What the task requires: Lay out the listing below as a numbered list, starting at its first line and ending at the line that contains "WED, MARCH 17, 8:08 AM EDT". Leave out blank lines.

Data for review:
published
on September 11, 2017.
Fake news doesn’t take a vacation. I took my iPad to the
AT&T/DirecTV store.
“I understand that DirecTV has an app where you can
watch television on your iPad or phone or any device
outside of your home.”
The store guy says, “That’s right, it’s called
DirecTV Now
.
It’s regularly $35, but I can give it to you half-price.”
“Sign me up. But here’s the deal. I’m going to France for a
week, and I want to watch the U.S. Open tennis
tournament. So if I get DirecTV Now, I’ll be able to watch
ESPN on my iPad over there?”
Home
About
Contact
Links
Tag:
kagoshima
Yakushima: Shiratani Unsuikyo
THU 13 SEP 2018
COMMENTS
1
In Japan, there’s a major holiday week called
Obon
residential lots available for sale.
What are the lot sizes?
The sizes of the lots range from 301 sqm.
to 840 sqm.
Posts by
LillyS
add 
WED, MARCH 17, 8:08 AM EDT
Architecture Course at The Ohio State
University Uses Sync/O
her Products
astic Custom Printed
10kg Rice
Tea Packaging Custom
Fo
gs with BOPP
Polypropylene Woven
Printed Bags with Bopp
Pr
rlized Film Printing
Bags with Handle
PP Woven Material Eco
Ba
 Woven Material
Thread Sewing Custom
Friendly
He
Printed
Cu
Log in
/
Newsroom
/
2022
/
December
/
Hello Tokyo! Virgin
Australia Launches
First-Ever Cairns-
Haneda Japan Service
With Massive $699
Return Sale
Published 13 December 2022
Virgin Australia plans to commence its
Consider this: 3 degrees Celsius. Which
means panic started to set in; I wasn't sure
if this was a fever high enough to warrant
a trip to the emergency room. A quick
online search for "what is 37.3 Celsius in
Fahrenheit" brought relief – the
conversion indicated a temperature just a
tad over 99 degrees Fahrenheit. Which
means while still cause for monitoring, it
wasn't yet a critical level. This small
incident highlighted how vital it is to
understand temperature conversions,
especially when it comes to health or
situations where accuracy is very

Written answer:
1. published
2. on September 11, 2017.
3. Fake news doesn’t take a vacation. I took my iPad to the
4. AT&T/DirecTV store.
5. “I understand that DirecTV has an app where you can
6. watch television on your iPad or phone or any device
7. outside of your home.”
8. The store guy says, “That’s right, it’s called
9. DirecTV Now
10. .
11. It’s regularly $35, but I can give it to you half-price.”
12. “Sign me up. But here’s the deal. I’m going to France for a
13. week, and I want to watch the U.S. Open tennis
14. tournament. So if I get DirecTV Now, I’ll be able to watch
15. ESPN on my iPad over there?”
16. Home
17. About
18. Contact
19. Links
20. Tag:
21. kagoshima
22. Yakushima: Shiratani Unsuikyo
23. THU 13 SEP 2018
24. COMMENTS
25. 1
26. In Japan, there’s a major holiday week called
27. Obon
28. residential lots available for sale.
29. What are the lot sizes?
30. The sizes of the lots range from 301 sqm.
31. to 840 sqm.
32. Posts by
33. LillyS
34. add 
35. WED, MARCH 17, 8:08 AM EDT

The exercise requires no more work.